*** TEXT SECTION Section Begins ***

The filescanner currently pushes parallelisation to its extremes by having each directory scan independently on the global concurrent queue. That explains the massive amount of spawned threads you are seeing. A solution to this might be to rewrite the scanner to establish and maintain a reasonable small amount of managed queues that limit this extensive concurrency but still bring noticeable speed ups for the scanning process.

IIRC this is on the todo list.

x42 commented 12 years ago

Hi elwertk,

Thanks. Your explanation make sense. The top-level dir here contains > 5000 Folders (artists), each of which has at least one more folder (album) inside...

I've just symlinked all files into a single folder. A directory with >100k entries performs horribly in general but it certainly is good enough for listening to music.. Doing so works around the issue with forked-daapd: it now spawns 1 scanner thread and stays below 20MB of RSS and below 100MB of VM).

Now one may come up with a balanced tree structure to symlink files into an acceptable amount of folders, but the issue should rather be fixed in the daapd-filescanner.

x42 commented 12 years ago

PS. Does this /pushes parallelisation to its extremes/ really make sense here? The bottle-neck is I/O and not CPU power.

I've just split the symlinks up into 4 folders. Now I get 4 scanner-threads. but the total CPU is down from 25% (quad-core, 1 scanner thread) to ~15% with with the disk (RAID5) seeking loudly..

elwertk commented 12 years ago

No not really. As stated above a reasonable amount of concurrency would be the way to go to scale this right.

ghost commented 12 years ago

I'm guessing this never got fixed since mine keeps crashing with out of memory errors.

renpoo commented 11 years ago

Hi all! I'm new to here github.

Today I'd tried to build a Music Server on Ubuntu Server, it was a tough task. Finally I got success to make this forked-daapd work but faced this trouble. I have massive music library already on iTunes over 8,000 musics. And the scanner got to fail with "cannot memory alocate".

But I found a tricky idea. First of all, clear the music directory once, and then restart the daapd service. After that, I re-copy all of library by rsync. Then, daapd starts scanning one by one (even though there are error log like "scan: Could not lstat() '/media/renpoo/Music HD/iTunes/iTunes Media/Music/Keith Jarrett/Solo Concerts_ Lausanne [Disc 2]/.2-01 Lausanne.wav.CZ1MSH':").

*** TEXT SECTION Section Ends ***

▶ _ABOUT THIS TASK_:
Decide whether each statement agrees with the forum thread on the filescanner, and support each yes or no with the deciding words from the thread, quoted exactly.
1. The top-level directory holds fewer than 5000 folders.
2. After all files were symlinked into a single folder, one scanner thread was spawned.
3. Splitting the symlinks into 4 folders produced 4 scanner threads.
The listing comes from a separate source.

*** RECORDED DATA Section Begins ***

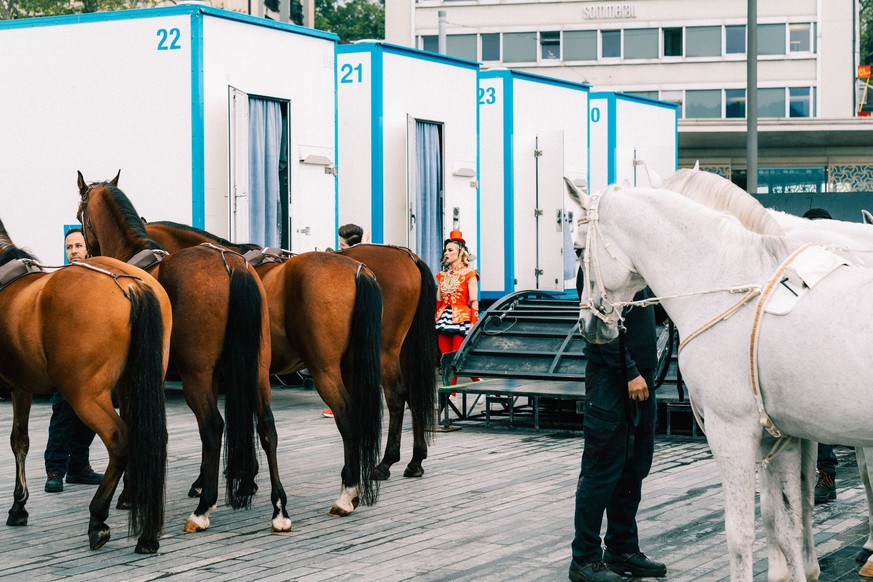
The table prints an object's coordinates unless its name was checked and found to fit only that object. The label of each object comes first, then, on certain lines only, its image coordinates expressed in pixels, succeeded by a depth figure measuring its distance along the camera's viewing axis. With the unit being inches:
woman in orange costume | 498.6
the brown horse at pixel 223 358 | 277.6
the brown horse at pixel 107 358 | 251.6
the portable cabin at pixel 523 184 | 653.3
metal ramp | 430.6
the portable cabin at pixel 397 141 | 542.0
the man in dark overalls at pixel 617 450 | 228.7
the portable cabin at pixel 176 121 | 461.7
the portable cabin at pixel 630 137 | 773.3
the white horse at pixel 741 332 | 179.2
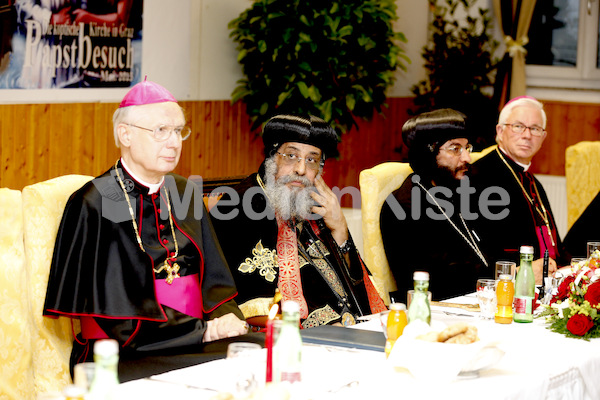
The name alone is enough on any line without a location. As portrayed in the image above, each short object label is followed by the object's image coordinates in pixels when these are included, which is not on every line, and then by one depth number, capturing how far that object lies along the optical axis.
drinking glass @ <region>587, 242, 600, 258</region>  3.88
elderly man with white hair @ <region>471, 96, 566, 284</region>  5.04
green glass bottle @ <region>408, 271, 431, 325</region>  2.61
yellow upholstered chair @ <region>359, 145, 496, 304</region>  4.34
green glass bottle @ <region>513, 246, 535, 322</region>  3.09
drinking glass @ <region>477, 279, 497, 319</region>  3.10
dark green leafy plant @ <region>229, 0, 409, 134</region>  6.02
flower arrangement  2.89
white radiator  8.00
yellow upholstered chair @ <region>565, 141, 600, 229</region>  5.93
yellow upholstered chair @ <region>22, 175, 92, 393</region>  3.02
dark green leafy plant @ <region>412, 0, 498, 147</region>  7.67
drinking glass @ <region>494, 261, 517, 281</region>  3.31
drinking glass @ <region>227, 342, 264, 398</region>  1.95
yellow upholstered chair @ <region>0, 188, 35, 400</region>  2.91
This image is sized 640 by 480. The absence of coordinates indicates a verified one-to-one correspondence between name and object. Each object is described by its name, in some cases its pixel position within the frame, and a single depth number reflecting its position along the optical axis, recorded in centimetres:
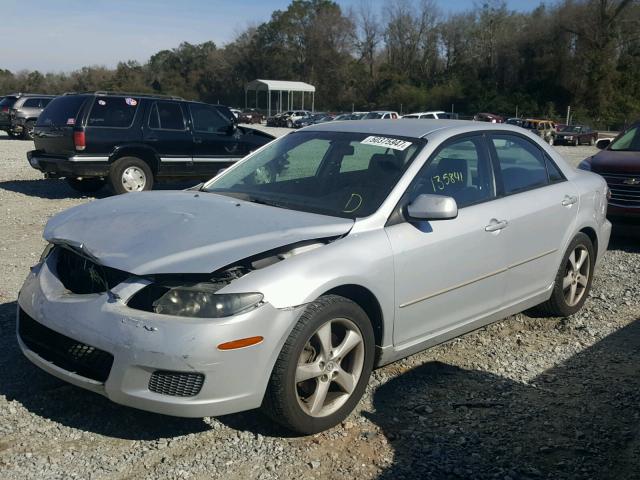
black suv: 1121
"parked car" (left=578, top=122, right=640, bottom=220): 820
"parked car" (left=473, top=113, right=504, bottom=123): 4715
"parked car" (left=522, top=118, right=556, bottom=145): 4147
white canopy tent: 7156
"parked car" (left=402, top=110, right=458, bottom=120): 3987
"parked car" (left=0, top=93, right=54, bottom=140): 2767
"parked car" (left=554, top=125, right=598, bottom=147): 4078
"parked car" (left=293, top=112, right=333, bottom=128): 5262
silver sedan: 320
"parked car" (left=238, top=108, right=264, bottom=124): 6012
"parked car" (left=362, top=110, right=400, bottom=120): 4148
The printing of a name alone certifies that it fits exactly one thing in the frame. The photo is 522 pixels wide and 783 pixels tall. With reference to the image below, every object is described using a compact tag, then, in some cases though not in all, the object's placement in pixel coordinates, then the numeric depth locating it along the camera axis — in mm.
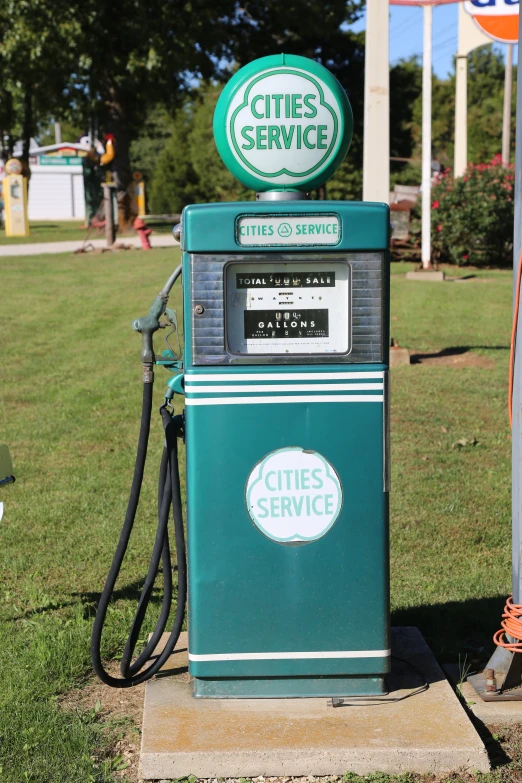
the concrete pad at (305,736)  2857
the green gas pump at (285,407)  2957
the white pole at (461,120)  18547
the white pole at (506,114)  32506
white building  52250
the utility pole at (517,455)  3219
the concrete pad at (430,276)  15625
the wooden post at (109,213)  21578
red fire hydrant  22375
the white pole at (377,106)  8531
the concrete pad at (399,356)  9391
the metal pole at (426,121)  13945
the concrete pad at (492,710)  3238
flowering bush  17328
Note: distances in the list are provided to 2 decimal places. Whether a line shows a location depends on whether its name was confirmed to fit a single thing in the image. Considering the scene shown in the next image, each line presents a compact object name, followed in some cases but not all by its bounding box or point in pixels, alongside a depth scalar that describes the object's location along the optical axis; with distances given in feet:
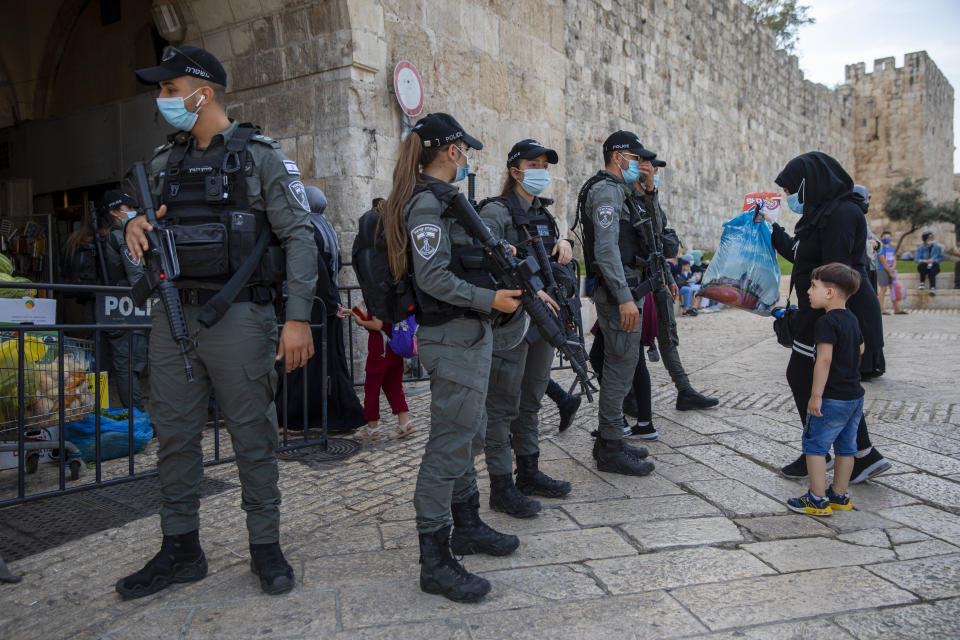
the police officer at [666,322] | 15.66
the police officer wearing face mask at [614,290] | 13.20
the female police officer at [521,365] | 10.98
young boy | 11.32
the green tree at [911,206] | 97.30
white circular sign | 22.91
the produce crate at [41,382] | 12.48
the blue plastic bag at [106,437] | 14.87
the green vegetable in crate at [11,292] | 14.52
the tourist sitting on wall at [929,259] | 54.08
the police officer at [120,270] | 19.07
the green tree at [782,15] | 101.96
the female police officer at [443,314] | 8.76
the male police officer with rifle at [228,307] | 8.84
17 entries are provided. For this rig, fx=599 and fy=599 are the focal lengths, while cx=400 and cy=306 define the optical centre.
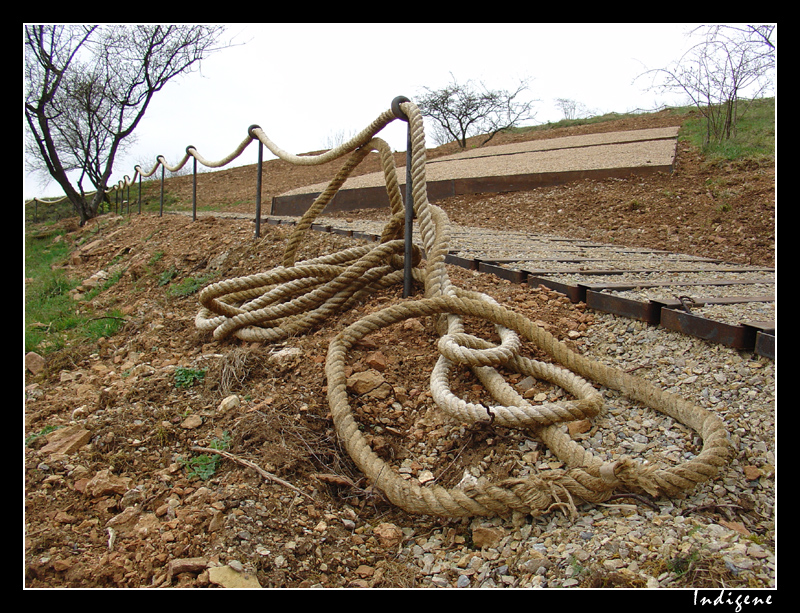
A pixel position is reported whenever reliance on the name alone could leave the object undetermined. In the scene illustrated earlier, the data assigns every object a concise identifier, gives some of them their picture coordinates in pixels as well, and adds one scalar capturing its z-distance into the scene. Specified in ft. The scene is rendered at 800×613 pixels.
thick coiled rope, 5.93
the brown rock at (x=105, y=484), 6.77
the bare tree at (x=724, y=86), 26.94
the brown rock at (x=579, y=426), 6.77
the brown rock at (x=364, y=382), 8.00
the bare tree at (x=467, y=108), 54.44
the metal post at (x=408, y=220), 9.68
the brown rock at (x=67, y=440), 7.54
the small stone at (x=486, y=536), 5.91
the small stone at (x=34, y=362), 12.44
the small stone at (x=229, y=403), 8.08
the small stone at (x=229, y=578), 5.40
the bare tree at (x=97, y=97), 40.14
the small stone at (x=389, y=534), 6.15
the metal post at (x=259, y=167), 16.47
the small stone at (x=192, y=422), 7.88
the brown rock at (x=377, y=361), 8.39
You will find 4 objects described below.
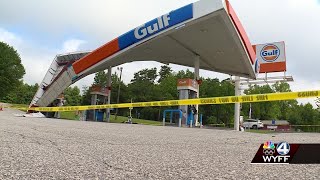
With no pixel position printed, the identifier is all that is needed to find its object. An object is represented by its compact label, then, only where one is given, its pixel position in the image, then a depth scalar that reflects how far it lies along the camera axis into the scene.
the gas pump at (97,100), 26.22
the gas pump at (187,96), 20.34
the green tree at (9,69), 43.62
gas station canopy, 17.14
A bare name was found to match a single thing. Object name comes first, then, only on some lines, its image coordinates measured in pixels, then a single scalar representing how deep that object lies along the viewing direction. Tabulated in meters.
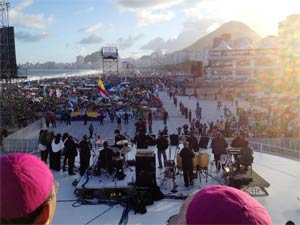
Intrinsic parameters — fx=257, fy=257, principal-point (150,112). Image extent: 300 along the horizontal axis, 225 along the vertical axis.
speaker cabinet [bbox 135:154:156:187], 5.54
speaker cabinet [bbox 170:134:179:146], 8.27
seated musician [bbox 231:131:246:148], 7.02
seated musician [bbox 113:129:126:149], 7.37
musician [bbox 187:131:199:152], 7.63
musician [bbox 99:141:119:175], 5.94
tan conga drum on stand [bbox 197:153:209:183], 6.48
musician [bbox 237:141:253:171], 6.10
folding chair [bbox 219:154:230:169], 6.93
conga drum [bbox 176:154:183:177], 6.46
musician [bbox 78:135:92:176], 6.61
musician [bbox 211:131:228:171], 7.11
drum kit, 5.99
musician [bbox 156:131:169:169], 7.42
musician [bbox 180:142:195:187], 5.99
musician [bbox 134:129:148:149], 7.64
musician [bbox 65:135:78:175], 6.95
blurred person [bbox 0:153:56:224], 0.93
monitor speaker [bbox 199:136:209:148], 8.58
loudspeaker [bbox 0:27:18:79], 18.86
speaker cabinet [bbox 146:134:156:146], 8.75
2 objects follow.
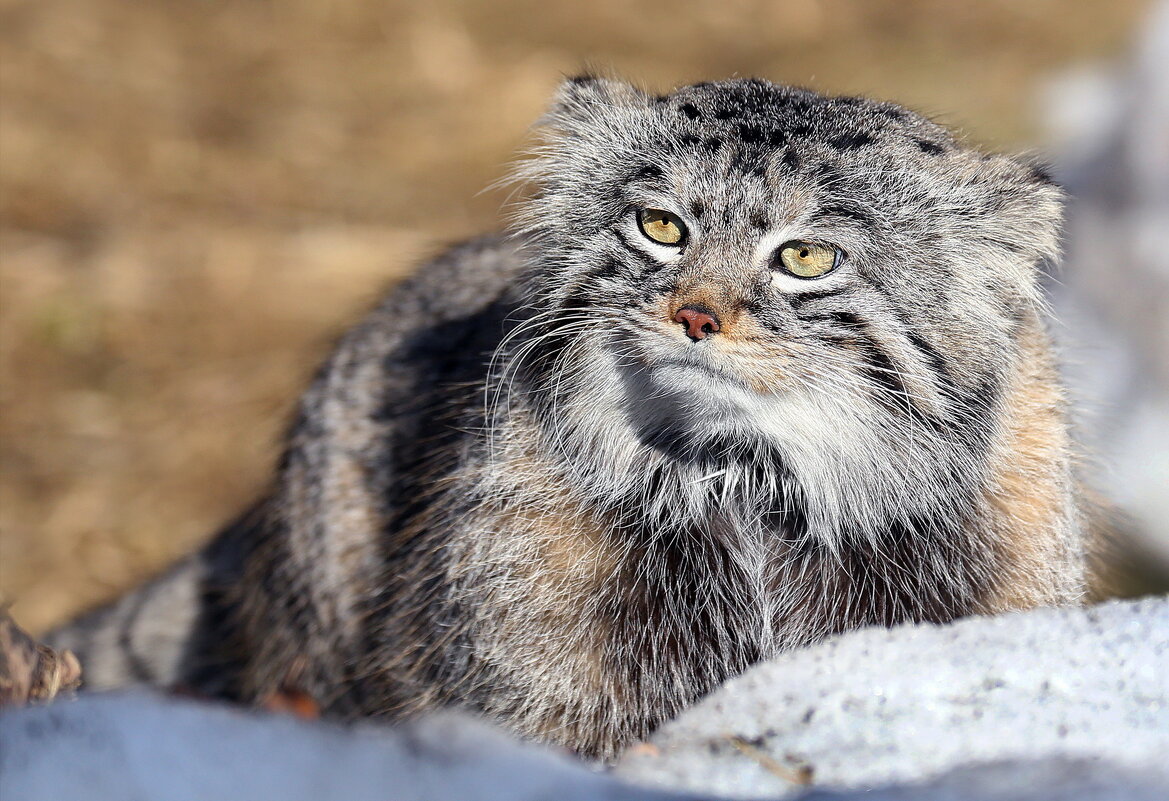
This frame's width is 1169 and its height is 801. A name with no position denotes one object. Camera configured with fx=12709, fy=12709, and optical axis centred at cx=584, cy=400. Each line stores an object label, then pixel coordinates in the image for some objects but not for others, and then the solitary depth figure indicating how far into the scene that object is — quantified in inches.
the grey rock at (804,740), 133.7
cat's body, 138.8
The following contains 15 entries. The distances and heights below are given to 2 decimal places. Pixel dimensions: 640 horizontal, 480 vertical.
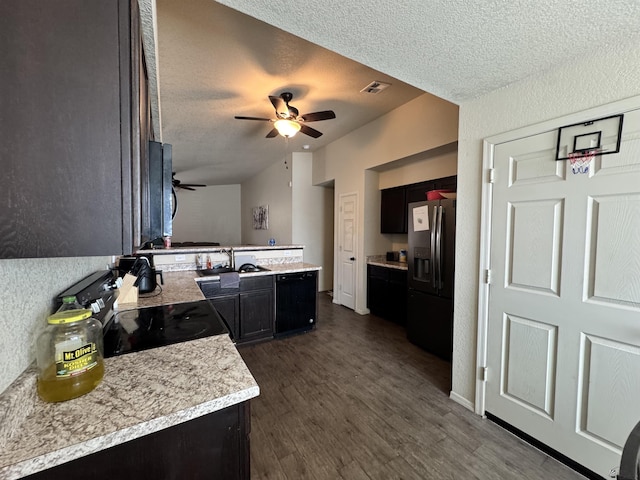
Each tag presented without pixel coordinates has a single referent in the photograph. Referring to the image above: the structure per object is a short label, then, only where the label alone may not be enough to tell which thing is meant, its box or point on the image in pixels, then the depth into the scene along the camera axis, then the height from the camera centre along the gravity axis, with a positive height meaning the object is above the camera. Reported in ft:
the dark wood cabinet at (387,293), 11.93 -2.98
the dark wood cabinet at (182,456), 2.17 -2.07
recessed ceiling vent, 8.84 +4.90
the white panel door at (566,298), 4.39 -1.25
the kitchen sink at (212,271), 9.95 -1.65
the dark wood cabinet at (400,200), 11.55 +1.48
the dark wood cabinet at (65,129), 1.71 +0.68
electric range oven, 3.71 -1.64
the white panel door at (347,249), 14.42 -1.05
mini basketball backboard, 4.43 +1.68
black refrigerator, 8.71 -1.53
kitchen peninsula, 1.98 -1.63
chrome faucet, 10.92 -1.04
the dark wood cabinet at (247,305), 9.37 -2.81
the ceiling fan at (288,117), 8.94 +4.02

*** RECORDED DATA Section Ends ***

▶ _SOLUTION TO THIS EXERCISE_:
1. No: "The top-level dir here contains > 5000 Folders (artists)"
2. Yes: "it now spawns 1 scanner thread"
3. Yes: "Now I get 4 scanner-threads."